What to work on:
Continue the passage on metabolic rate changes during cold exposure from the point where it stops.

Page extract:
☆ ☆ ☆ ☆ ☆

Room Temperature Changes

During T₁-T₃, no shivering was registered by EMG and by subject self-report.

Metabolic rate (MR)

• RMR was significantly increased during cold exposure compare to baseline (ANOVA for repeated measurements, P<0.001). In summer, the average MR increased from 4.7kJ±0.7kJ per minute to 5.1kJ±0.8kJ per minute (T₃) [1.12kcal±0.17kcal and 1.2kcal±0.19kcal per minute] and in winter, MR increased from 4.7kj±0.7kJ per minute to 5.3kJ±0.9 kJ per minute [1.12kcal±0.17kcal and 1.3kcal±0.22kcal per minute]
• On average, the increase was 7.0%±10.5% (P<0.05) in summer and 11.5%±9.1% (P<0.012) in winter, respectively.

Individual Changes

• The metabolic response ranged from a decrease of 4% to an increase of 30% in winter and from a decrease of 12% to an increase of 24% in summer (T-test values at T₃ vs. T₀)

☆ ☆ ☆ ☆ ☆

Entries shown:
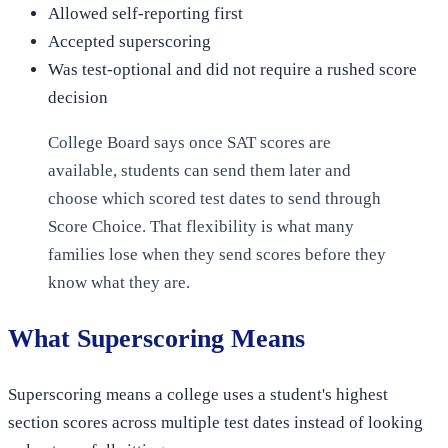
Allowed self-reporting first
Accepted superscoring
Was test-optional and did not require a rushed score
decision
College Board says once SAT scores are
available, students can send them later and
choose which scored test dates to send through
Score Choice. That flexibility is what many
families lose when they send scores before they
know what they are.
What Superscoring Means
Superscoring means a college uses a student's highest
section scores across multiple test dates instead of looking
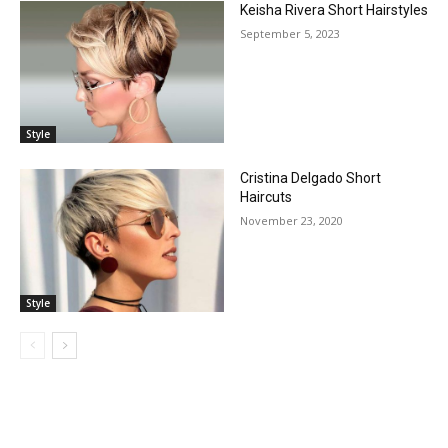
Keisha Rivera Short Hairstyles
September 5, 2023
Style
Cristina Delgado Short
Haircuts
November 23, 2020
Style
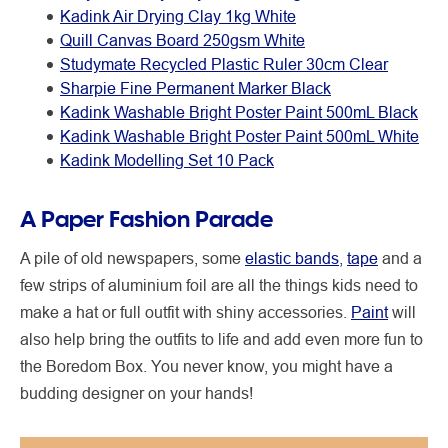
Kadink Air Drying Clay 1kg White
Quill Canvas Board 250gsm White
Studymate Recycled Plastic Ruler 30cm Clear
Sharpie Fine Permanent Marker Black
Kadink Washable Bright Poster Paint 500mL Black
Kadink Washable Bright Poster Paint 500mL White
Kadink Modelling Set 10 Pack
A Paper Fashion Parade
A pile of old newspapers, some
elastic bands
,
tape
and a
few strips of aluminium foil are all the things kids need to
make a hat or full outfit with shiny accessories.
Paint
will
also help bring the outfits to life and add even more fun to
the Boredom Box. You never know, you might have a
budding designer on your hands!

☆ ☆ ☆ ☆ ☆

Result of the task:
• The amount of AUC increase was slightly but not significantly higher in winter compared to summer
• In summer and winter, approximately two-thirds (70% and 65%) of the metabolic response of T₃ was reached at T₁
• If only the three-hour response was considered (T₁ to T₃), a significant increase was seen in winter but not in summer (winter P<0.01, summer P=0.13).

As stated by the author in body of report:

• [Two studies] report that the magnitude of the cold response, and to a lesser extent, the relative contribution of the metabolic and insulative vasomotor response, depends on the duration and severity of the cold exposure, the medium, water or air and acclimatization.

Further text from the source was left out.